I do know who that is, the SI piece about Halladay (incredible, saddening read) covers him a bit. But I hadn’t ever followed that thread up so I appreciate your reminder and I will now. I’m reading the Ted Williams book about hitting which may or may not overlap a bit here.

But then Brandy gave him a book, The Mental ABCs of Pitching, by Harvey Dorfman. (Brandy, through Davis, declined to be interviewed for this story.) It reminded Little Roy of how he had been taught to think as a boy. He devoured it and took notes in a journal. Eventually he befriended the author and handed out the book to his teammates.

I’m going to get fined for being right, again (gyac), Thursday, 5 October 2023 17:17 (two months ago) link

I used to argue about this stuff with Morbius all the time. He thought it was all fictional: Kershaw didn't have a World Series problem, the mystique of, say, a Willie Stargell was either meaningless or didn't exist at all, momentum was tomorrow's starting pitcher, etc., etc.

When it comes to choking--I'll post about all these related topices piecemeal--I think it exists until it doesn't, which is not the same as saying it doesn't exist. Kershaw, Verlander, Price, they all went through stretches where I think big-game pressure weighed on them, which caused them to pitch poorly, which upped the pressure next time, which started the cycle all over again. Very human: "God no, not this again." I think it's a mistake to think of "clutch" and "choking" as opposites, that if clutch isn't a repeatable skill then choking must not exist either. To me it's more like: we don't believe in clutch because we don't believe athletes magically defy human nature and become superhuman at will, so why would we think they're invulnerable to the very human "God no, not this again" problem?

But Kershaw's had a few good post-season starts scattered around, Verlander pitched well in G5 last year, and Price should have, I believe, been the WS MVP in 2018. Dave Winfield got the go-ahead hit in extra innings in the deciding game of the '92 Series after an abysmal post-season stretch. It's real until it isn't.

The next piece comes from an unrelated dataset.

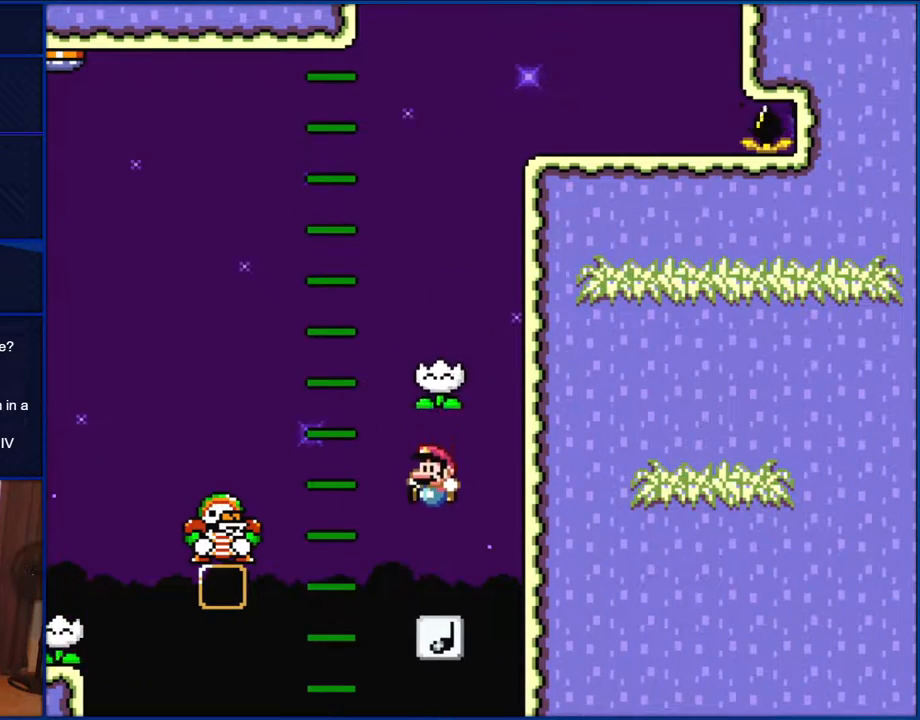
{"buttons": ["B", "Y", "DPAD_LEFT"], "events": [[233, "B", "down"], [433, "DPAD_LEFT", "down"]]}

clemenza, Friday, 6 October 2023 00:47 (two months ago) link

I played Strat-o-matic baseball once and briefly was interested in playing MLB Clix.

You may be interested in the MLB Clix Intangibles card circa 2005:

https://i.imgur.com/wkPlgQO.jpeg

felicity, Friday, 6 October 2023 01:02 (two months ago) link

Player gets a +1 bat

immodesty blaise (jimbeaux), Friday, 6 October 2023 01:03 (two months ago) link

I played APBA in the '70s--that's really interesting that they would have added those last couple.

clemenza, Friday, 6 October 2023 01:04 (two months ago) link

You can't reduce D&D characters to their stats, let alone human athletes.

immodesty blaise (jimbeaux), Friday, 6 October 2023 01:11 (two months ago) link

"Clubhouse Cancer," aka the Josh Donaldson Rule: when this player clicks up, everyone else clicks down (and vice versa).

clemenza, Friday, 6 October 2023 01:12 (two months ago) link

I post this for its relevancy, not because I'm agreeing or disagreeing.

https://www.vivaelbirdos.com/2012/1/22/2725383/an-appreciation-of-former-st-louis-cardinals-shortstop-david

clemenza, Friday, 6 October 2023 01:14 (two months ago) link

I take it as my duty to note a lot of the kershaw post-season choke artist narrative was cemented by the 2017 astros-dodgers post season before ya know you, that whole thing came out.

H.P, Friday, 6 October 2023 02:16 (two months ago) link

Didn't it have more to do with a couple of meltdowns vs. the Cardinals years before that?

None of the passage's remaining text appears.